:: Passage shown ::

++++++++++

Lesson 3 Box Models and Combinations

Motivating Example

One of the most coveted hands in poker is a four-of-a-kind, which is when the hand contains all four cards of a particular rank. For example, the hand below is an example of a four-of-a-kind, since it contains all four 7s in the deck. (The last card, called the “kicker”, can be any other card.)

In this lesson, we will calculate the probability of a four-of-a-kind in two ways: (1) using methods that we have already learned and (2) using combinations, which is a new method that will be introduced in this lesson.

Theory

Many counting and probability problems can be reduced to a box model. In a box model, there are $N$ tickets in a box, and we draw $n$ tickets from the box.

For example, three rolls of a fair die can be modeled as $n=3$ draws from the box \[ \fbox{$\fbox{1}\ \fbox{2}\ \fbox{3}\ \fbox{4}\ \fbox{5}\ \fbox{6}$}. \] In order to accurately model how dice behave (i.e., the outcome of one die roll does not affect the outcome of another), we have to place the ticket back in the box after each draw. In other words, the $n=3$ draws are made with replacement.

++++++++++

:: Extracted information ::

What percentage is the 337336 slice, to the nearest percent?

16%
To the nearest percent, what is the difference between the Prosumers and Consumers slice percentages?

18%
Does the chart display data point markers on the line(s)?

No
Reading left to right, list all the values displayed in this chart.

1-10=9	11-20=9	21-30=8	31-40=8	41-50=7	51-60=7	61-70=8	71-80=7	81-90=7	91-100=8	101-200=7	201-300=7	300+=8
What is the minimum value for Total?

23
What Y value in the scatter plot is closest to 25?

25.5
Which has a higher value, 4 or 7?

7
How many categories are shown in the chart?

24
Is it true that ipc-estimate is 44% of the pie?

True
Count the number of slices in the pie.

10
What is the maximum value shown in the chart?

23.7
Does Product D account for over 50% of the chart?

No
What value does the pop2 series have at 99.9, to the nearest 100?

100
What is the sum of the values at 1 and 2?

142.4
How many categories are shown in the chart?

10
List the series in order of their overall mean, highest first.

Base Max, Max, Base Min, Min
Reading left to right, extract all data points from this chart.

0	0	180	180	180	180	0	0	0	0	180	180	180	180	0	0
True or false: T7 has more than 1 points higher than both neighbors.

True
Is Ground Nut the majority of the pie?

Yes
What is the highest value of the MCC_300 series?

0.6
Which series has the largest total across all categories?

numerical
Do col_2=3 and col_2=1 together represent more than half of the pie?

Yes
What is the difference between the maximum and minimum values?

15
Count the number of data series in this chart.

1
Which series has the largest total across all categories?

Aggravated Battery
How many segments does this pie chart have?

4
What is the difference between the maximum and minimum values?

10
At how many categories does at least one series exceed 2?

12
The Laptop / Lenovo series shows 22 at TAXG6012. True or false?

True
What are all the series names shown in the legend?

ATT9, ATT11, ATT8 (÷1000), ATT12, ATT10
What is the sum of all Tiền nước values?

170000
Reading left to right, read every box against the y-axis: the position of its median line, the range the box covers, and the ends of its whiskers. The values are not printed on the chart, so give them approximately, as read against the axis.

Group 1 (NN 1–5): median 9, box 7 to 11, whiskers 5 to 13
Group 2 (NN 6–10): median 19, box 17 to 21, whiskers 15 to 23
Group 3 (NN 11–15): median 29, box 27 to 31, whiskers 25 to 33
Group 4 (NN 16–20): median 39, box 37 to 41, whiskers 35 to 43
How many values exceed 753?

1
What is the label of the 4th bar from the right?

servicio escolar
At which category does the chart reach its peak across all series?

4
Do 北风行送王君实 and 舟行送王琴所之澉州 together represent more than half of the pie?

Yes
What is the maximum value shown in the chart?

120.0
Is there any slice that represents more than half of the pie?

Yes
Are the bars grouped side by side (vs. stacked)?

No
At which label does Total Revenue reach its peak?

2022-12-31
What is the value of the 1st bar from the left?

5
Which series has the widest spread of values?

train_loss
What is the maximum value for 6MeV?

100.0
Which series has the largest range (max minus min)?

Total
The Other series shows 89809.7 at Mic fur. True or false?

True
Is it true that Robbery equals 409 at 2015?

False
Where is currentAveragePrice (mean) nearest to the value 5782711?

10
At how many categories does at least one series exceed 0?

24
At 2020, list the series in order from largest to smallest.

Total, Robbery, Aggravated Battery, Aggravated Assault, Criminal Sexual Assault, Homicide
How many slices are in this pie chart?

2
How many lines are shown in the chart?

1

++++++++++

:: Problem requirements ::
Continue the lesson on box models and combinations from the last sentence shown, keeping its style.

:: Response box ::
In other situations, the draws are made without replacement. For example, consider four friends who draw names from a hat to determine whom each person’s Secret Santa is. If we call the four friends “1”, “2”, “3”, and “4” (their actual names are unimportant, as far as probability is concerned), then we can model the Secret Santa game as $n=4$ draws from the box \[ \fbox{$\fbox{1}\ \fbox{2}\ \fbox{3}\ \fbox{4}$}. \] Since every person has exactly one Secret Santa, the draws must be made without replacement. Once a Secret Santa has been chosen for person 3, we remove $\fbox{3}$ from the box so that they do not end up with two Secret Santas.

Using the multiplication principle (Theorem 1.1), we can count the number of ways to draw $n$ tickets from the box \[ \fbox{$\fbox{1}\ \fbox{2}\ \ldots\ \fbox{$N$}$}. \]

If drawing with replacement, the number of possible ways is \[ \underbrace{N \cdot N \cdot N \cdot \ldots \cdot N}_{\text{$n$ terms}} = N^n, \] since we have $N$ tickets to choose from on each draw.
If drawing without replacement, the number of possible ways is \[ \underbrace{N \cdot (N-1) \cdot (N-2) \cdot \ldots \cdot (N-n+1)}_{\text{$n$ terms}} = \frac{N!}{(N-n)!}, \] since the number of tickets remaining in the box decreases by 1 on each draw.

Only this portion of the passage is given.